_HOW TO COMPLETE THIS TASK_
None of the pictures should appear; the lines from the line containing "right elbow: (298, 323)" through the last line of the listing must be repeated exactly.

_SOURCE DATA_
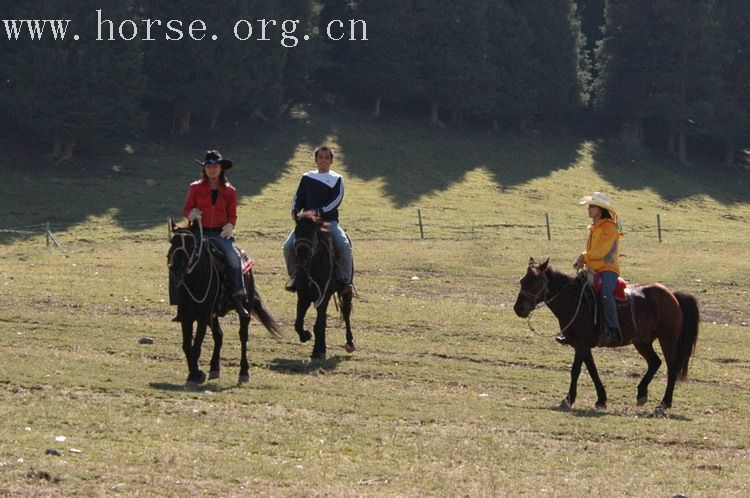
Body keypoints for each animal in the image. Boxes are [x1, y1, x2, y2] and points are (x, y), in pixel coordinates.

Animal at [167, 219, 282, 386]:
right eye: (173, 242)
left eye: (191, 244)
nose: (177, 267)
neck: (195, 279)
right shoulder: (186, 315)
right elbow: (187, 346)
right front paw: (196, 373)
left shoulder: (203, 315)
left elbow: (197, 345)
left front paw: (195, 374)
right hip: (213, 316)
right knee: (219, 336)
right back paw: (214, 368)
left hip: (244, 309)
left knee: (243, 336)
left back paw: (244, 372)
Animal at [292, 218, 354, 358]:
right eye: (296, 232)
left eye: (311, 233)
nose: (302, 258)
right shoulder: (303, 296)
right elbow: (298, 323)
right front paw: (306, 336)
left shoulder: (324, 296)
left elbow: (318, 324)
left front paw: (317, 351)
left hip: (346, 290)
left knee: (346, 311)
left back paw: (349, 343)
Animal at [516, 258, 704, 414]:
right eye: (522, 281)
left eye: (535, 282)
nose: (519, 309)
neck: (575, 301)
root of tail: (673, 296)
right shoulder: (582, 346)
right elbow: (592, 370)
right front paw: (601, 399)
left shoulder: (582, 345)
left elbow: (575, 370)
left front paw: (568, 399)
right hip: (642, 341)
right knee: (654, 362)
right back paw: (642, 394)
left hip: (668, 339)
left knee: (672, 368)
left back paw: (664, 404)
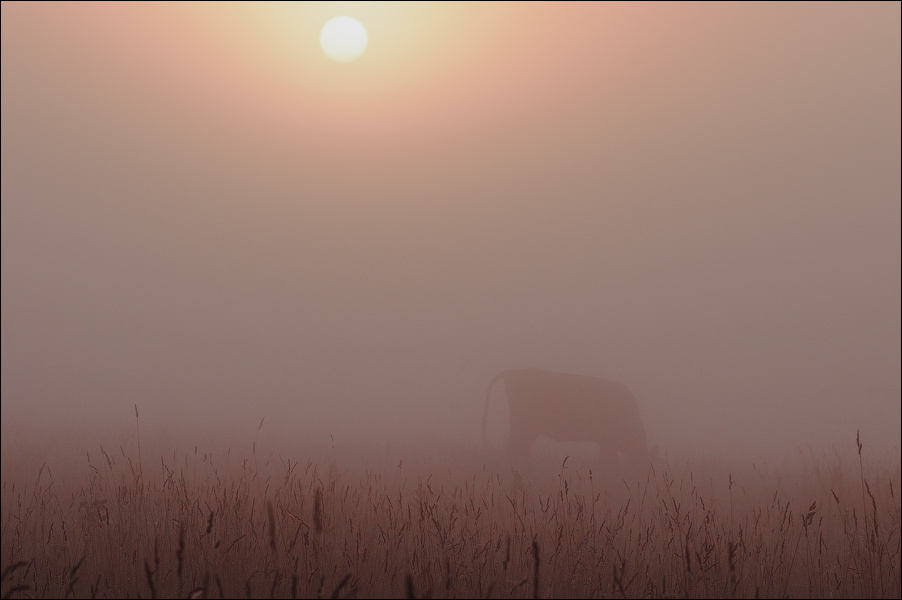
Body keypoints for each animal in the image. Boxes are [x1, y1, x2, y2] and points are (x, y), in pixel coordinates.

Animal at [484, 368, 652, 472]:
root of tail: (516, 371)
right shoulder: (607, 443)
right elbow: (607, 461)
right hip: (524, 427)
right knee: (514, 447)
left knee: (522, 449)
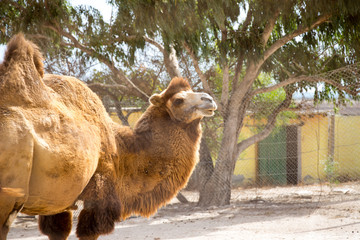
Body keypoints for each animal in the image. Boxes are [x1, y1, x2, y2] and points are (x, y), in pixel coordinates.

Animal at [0, 34, 217, 240]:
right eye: (179, 100)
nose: (209, 99)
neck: (121, 149)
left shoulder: (57, 200)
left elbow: (57, 230)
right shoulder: (100, 191)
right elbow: (89, 230)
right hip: (8, 194)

_FINAL ANSWER_
right elbow: (298, 323)
right front paw: (306, 336)
left shoulder: (324, 296)
left elbow: (318, 324)
left front paw: (317, 351)
left hip: (346, 290)
left knee: (346, 311)
left back paw: (349, 343)
Animal at [516, 258, 704, 414]:
right eye: (522, 281)
left eye: (535, 282)
nose: (519, 309)
neck: (575, 301)
root of tail: (673, 296)
right shoulder: (582, 346)
right elbow: (592, 370)
right front paw: (601, 399)
left shoulder: (582, 345)
left elbow: (575, 370)
left front paw: (568, 399)
right hip: (642, 341)
right knee: (654, 362)
right back paw: (642, 394)
left hip: (668, 339)
left knee: (672, 368)
left back paw: (664, 404)
Body keypoints for each animal in the image. Boxes are [x1, y1, x2, y2] and points are (x, y), in pixel coordinates.

Animal at [484, 368, 652, 472]:
root of tail: (516, 371)
right shoulder: (607, 443)
right elbow: (607, 461)
right hip: (524, 427)
right knee: (514, 447)
left knee: (522, 449)
Body keypoints for each animal in the image. Boxes are [x1, y1, x2, y2] and points are (x, y), in pixel coordinates.

Animal at [0, 34, 217, 240]:
right eye: (179, 100)
nose: (209, 99)
neck: (121, 149)
left shoulder: (57, 200)
left elbow: (57, 230)
right shoulder: (100, 191)
right elbow: (89, 230)
right hip: (8, 194)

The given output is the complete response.